What's more, this came just as the Christmas break arrived, so long queues of cars were snaking out of clinics, as prospective holidaymakers got tested to satisfy state government rules. Mr Burns estimated more than half of those being tested before Christmas at the 13 Hunter clinics were wanting to travel to Queensland.
"The two things at once were just Armageddon for a couple of weeks before Christmas," he said.
What is collected at the Hunter clinics is sent to 4Cyte Pathology's laboratory in Sydney. Mr Burns said that not wanting to exceed the lab's capacity and have waiting times for results stretch out, his company made the decision just before Christmas to shut 11 of the clinics and have the other two operating on limited hours.
"We certainly don't want to be in the position of taking on more work than we can responsibly result within a reasonable period of time," he said, explaining the present turnaround time for results was about 72 hours.

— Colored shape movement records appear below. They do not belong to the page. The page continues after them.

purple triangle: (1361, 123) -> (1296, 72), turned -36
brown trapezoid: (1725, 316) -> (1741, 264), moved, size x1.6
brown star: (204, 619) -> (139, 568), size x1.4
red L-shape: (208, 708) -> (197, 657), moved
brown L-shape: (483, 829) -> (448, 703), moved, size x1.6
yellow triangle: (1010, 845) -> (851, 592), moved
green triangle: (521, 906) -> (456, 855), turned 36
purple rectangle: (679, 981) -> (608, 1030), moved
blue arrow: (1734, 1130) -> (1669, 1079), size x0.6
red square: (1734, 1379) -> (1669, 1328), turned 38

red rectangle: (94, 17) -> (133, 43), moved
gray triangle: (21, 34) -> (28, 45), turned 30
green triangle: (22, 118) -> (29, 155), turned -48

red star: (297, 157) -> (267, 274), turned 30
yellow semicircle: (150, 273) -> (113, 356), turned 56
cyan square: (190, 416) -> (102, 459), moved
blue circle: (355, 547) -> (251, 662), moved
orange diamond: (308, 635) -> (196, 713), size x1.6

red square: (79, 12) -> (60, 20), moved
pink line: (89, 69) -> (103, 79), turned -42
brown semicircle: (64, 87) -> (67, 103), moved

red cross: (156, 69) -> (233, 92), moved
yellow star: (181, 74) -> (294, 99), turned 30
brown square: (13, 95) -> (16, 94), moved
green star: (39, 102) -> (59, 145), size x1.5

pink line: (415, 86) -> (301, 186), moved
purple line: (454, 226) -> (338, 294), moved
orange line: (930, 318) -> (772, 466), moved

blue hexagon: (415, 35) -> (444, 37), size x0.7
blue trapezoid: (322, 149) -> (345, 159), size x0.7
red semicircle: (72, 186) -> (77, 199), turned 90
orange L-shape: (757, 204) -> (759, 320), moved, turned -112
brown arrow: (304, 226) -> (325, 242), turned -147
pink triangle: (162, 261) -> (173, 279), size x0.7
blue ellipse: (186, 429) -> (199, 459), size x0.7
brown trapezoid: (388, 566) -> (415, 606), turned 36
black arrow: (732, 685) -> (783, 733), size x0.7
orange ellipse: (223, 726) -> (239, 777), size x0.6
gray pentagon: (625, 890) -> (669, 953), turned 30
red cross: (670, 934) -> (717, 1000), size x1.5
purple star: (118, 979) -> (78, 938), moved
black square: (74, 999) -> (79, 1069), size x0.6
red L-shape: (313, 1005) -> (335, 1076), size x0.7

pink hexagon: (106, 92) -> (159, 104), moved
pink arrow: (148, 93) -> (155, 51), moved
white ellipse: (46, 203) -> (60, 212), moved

"We don't want people to be frustrated."
As those queues grew, so did the level of frustration. Nick Burns said staff had copped abuse and even been spat on. However, he added that many customers were not just patient but kind to the clinics' 140 or so workers.
Mr Burns said despite reports of staff shortages over Christmas, that was not a reason for the clinic closures.
"We had an army of staff across the 13 sites, and we thought we were working," he said.
"The answer wasn't in more sites or more people; the answer was that the lab capacity was kneecapped by the circumstances."
Nick Burns said the plan was to reopen all 13 Hunter clinics, and to introduce more sites, but he didn't know when that would happen. It would depend on the laboratory's capacity increasing.
For Nick Burns and his sister, Samantha, the decision to temporarily close most of the clinics was also fuelled by a desire to take care of their community, and to honour their parents. Neville and Narelle Burns began Medtech Services at Wallsend more than 40 years ago.
"Our parents are in the back of our head, directing us at every point," he said. "So we're trying to live up to that as well."
The Warners Bay clinic is due to reopen on Tuesday from 8am as a temporary measure, because of telecommunications issues at Rathmines.
Nick Burns said an outage was impacting operations at the western Lake Macquarie facility, so services would be transferred to the Warners Bay clinic at least until the end of the week.